Kruger lost in the national semifinal in his first trip to the Final Four. The Sooners have a chance next Saturday to reach a point further than Kruger has ever gone and a place Oklahoma hasn’t been since 1988, when the Sooners lost to Danny Manning and Holy Cross.
It has been Kruger who played a big role.
“We wouldn’t have gotten to the Final Four without coach Kruger,” Oklahoma forward Khadeem Lattin said. “He’s a great coach, so I don’t know if we got him to the Final Four or if he got us to the Final Four, but we’re going. Hands down to coach. It’s just an awesome experience to have.”
James and Lattin going home
Lattin had a consistent refrain after Oklahoma’s Elite 8 victory.
“I’m coming home,” he told just about anyone who would listen.
Immediately after the game, Oklahoma freshman Christian James hadn’t been hit with the reality that the Sooners were going to play potentially for the national championship in his hometown.
Both Lattin and James are from Houston, where Final Four action starts next Saturday. It’s especially unique for Lattin, who will be trying for a national title on the 50th anniversary of his grandfather David Lattin winning the title with Texas Western and a starting lineup of five black players – the first time in college basketball history.
“It’s awesome. I can’t believe it,” Lattin said. “I get to go home on the 50th anniversary. It’s in my own city, and I play in front of my family. It’s blessed. I haven’t been home in a while. I’ll see you soon Houston. I’ll see you soon.”
The Black Mamba and the Crimson Assassin
Hield got a chance to meet one of his idols, Kobe Bryant, after the Sooners’ Sweet 16 victory Thursday night.
After Hield scored 37 points, setting all kinds of records in the process, Oklahoma teammate Jamuni McNeace compared Hield to Bryant. McNeace said that Hield might have played better because Bryant was in the building.
Hield said that he didn’t know Bryant was in attendance for the Sweet 16 game. He also didn’t like the comparison to Bryant, a guaranteed first ballot Hall of Famer.
“I’m not Kobe Bryant, and they should not compare me,” Hield said. “I’m far away from him. I just make shots.
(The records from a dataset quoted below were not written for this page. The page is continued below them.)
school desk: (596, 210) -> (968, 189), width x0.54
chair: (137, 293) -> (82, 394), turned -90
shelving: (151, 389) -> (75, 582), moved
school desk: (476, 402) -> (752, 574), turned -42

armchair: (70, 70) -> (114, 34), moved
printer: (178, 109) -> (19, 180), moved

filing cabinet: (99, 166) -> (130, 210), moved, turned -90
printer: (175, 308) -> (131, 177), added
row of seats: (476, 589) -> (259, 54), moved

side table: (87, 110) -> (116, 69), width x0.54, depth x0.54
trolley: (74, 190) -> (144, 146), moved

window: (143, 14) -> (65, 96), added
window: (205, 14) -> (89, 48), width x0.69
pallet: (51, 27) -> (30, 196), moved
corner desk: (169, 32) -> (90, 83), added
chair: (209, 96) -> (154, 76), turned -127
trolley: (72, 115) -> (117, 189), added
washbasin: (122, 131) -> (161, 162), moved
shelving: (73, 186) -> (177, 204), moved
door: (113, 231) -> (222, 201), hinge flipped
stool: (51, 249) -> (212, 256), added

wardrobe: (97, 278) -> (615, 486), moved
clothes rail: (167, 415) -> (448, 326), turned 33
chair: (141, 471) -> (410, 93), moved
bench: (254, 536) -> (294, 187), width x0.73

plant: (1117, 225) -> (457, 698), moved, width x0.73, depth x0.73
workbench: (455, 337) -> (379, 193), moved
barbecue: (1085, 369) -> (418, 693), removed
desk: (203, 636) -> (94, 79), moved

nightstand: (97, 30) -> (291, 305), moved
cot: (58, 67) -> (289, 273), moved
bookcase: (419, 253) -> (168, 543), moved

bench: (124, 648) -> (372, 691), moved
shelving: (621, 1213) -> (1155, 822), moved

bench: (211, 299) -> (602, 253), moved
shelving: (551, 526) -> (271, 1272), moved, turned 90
It’s kind of cool, but me and Kobe are in two different classes and I don’t need to be compared with him.”
Winning down low
A big part of Oklahoma’s success Saturday night was the battle on the glass. By halftime, Oklahoma had as many offensive rebounds as Oregon had total rebounds. Oklahoma pulled down six more rebounds than the Ducks after being out-rebounded by Cal State-Bakersfield and Texas A&M and having the same number of rebounds as VCU.
How did the Sooners do it against a team that had a decided size advantage?
“Just being physical and strong in there and making sure we get body on them,” forward Ryan Spangler said. “I think they’ve killed a lot of teams because they used their size and length and athleticism and go up there and get the ball. (Saturday), I think we made sure we put a body on them and didn’t let them get that many.”
Lattin had a simpler explanation.
“We kind of just imposed our will in the paint,” he said.
Buford’s second try
With an open lane, Sooners’ freshman Dante Buford – voted the team’s best dunker – attacked the basket with Oklahoma ahead by four points midway through the first half. He was sent back by Oregon forward Jordan Bell.
The Ducks were one of the best blocking teams in the nation, and Buford learned the hard way. He wasn’t about to give up though.
“I had to redeem myself,” Buford said. “It was a good block by Bell, but I crashed the board and got a put back. Next time down, Jordan (Woodard) gave me an assist for a little two-handed flush.”
On the very next possession, Buford slammed home a missed 3-pointer by Hield. Three possessions later, Woodard found him for another dunk. Buford finished with four points but played one of his better games off the bench.